La imaginación es insuficiente para rescatar a alguien del abismo de las drogas en sus dos películas más crudas, “Pánico y locura en Las Vegas” (aka. Miedo y asco en Las Vegas; Fear and Loathing in Las Vegas, 1998), adaptación del libro de Hunter S. Thompson (pub. 1971), autor de culto del Periodismo Gonzo, con sus protagonistas perpetuamente colocados y que parece fuera de lugar en la filmografía de nuestro director, y “Tierra de pesadillas” (Tideland, 2005), su filme más oscuro, que narra la historia de la pequeña Jeliza–Rose (Jodelle Ferland), cuyos padres drogadictos Noah (Jeff Bridges) y Gunhilda (Jennifer Tilly) mueren por sobredosis, mientras ella se entrega a fantasear, jugando con las cabezas decapitadas de muñecas Barbie.

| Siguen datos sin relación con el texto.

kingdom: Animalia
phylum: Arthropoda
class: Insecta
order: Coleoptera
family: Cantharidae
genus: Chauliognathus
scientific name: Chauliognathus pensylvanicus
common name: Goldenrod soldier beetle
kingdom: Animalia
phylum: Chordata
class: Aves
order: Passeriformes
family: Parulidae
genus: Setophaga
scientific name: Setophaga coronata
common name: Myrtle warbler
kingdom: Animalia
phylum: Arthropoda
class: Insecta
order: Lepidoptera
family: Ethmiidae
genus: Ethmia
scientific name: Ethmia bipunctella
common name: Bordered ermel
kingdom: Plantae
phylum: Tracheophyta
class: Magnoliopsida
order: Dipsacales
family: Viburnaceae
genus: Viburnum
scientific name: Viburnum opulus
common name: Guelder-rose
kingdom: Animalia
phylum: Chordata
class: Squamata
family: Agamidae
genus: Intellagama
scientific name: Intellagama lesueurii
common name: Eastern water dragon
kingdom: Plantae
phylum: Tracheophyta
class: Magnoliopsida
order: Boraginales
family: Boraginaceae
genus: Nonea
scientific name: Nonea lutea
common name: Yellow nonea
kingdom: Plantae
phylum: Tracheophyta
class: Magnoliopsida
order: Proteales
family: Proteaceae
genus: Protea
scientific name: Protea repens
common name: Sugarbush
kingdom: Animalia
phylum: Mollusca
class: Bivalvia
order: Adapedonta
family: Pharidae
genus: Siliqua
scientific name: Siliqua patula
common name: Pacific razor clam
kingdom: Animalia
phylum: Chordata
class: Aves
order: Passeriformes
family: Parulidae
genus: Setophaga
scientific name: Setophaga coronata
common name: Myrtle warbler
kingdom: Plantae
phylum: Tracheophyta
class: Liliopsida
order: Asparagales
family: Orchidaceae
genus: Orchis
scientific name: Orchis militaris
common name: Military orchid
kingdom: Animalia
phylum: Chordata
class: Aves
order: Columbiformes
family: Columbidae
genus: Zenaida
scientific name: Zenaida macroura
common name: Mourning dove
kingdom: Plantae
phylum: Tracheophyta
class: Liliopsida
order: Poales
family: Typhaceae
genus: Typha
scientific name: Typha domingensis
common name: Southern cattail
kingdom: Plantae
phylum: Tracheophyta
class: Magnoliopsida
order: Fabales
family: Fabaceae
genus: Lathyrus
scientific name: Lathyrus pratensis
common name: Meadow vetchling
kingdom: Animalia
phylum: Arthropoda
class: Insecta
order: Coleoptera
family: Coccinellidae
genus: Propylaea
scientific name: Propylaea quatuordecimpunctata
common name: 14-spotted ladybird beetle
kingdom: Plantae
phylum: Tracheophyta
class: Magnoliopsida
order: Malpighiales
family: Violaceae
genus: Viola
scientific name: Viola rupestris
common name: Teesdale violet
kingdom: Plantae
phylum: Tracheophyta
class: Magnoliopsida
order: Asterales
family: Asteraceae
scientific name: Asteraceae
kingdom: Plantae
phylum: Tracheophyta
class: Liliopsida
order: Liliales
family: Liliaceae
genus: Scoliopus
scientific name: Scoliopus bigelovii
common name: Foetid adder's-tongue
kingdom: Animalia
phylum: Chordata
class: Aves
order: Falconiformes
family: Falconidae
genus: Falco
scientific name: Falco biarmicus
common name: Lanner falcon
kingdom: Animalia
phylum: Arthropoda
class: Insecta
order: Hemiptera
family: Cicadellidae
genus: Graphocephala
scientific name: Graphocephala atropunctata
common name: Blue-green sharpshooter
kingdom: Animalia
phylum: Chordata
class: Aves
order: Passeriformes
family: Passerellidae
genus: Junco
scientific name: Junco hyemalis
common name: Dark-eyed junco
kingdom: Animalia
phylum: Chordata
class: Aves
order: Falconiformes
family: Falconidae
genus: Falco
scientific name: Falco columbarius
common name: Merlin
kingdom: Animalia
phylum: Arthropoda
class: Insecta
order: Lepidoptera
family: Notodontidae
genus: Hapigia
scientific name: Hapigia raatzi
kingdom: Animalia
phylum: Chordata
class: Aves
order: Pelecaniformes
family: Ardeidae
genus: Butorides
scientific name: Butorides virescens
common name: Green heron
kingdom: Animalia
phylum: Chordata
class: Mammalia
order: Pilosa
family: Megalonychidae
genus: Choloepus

Las escenas más duras en esta película –adaptación de la novela de Mitch Cullin, que incursionaba con esta en el subgénero del Gótico Sureño, de por sí escabroso–, son aquellas en las cuales la niña les prepara las jeringuillas con las dosis a sus padres, mientras estos se ligan el brazo.

Una película que ya estaba muy lejos de los descacharrantes disparates iniciales de “Los caballeros de la mesa cuadrada y sus locos seguidores” (aka. Los caballeros de la mesa cuadrada/Monty Python y el Santo Grial; Monty Python and the Holy Grail, 1975) que dirigiera al lado de Terry Jones; en “Tierra de pesadillas” la maquinaria de la imaginación, anteriormente desplegada en una cortina ingenua –aunque la guerra, la muerte, o la falta de atención al ser de la infancia en el mundo real la provoquen– cede a un escenario amargo, sexual –que no se atreve a ir más allá, empero, como en la escena en la que Jeliza–Rose casi besa “de lengua” al idiota Dickens, interpretado por Brendan Fletcher– que lo acercan tanto como separan del horror domesticado de las criaturas de un Charles Addams (creador de “The Addams Family”) o de un Tim Burton. Gilliam va más allá, al grado que la película provocó cierto rechazo en algunos sectores.

La historia, –la del teatro, en “El imaginario mundo del Doctor Parnassus” (aka. El imaginario del Doctor Parnassus; The Imaginarium of Doctor Parnassus, 2009)– y los autores históricos entregados a la imaginación –“Los Hermanos Grimm” (aka. “El secreto de los Hermanos Grimm”; The Brothers Grimm, 2005)–, interesan a Gilliam siempre y cuando pueda exagerarlos al grado de convertirles en seres de la fantasía; de esta forma es que los hermanos Grimm pasan a ser de folkloristas a una suerte de Cazafantasmas, viviendo en un Tiempo–No tiempo que es, a la vez, la Confederación del Rin napoleónica, y una geografía en la cual las entidades de las leyendas populares (que ambos se encargarían de plasmar, ya reelaboradas en sus antologías feéricas) cobran autenticidad y realidad, mientras en “El imaginario mundo del Doctor Parnassus” el teatro es elogiado, y homenajeado, en la medida en que el trampantojo, la maravilla y la belleza de la puesta en escena captura al espectador y lo traslada, como a través de ese espejo mágico de la película, a otros mundos posibles.

Nunca taquillero (con excepción de “12 Monos”, su película más recaudadora), erigido como director de culto, Gilliam no cede a la complacencia del público a la que el cine de la segunda década del Siglo XXI está entregándose, por lo que se convierte, automáticamente, en una de las pocas voces originales, en medio de un cine políticamente correcto, e inofensivo –en el sentido prístino del término: que “no ofende”–, y en uno de los autores más atrevidos que todavía llevan sus inquietudes a la gran pantalla.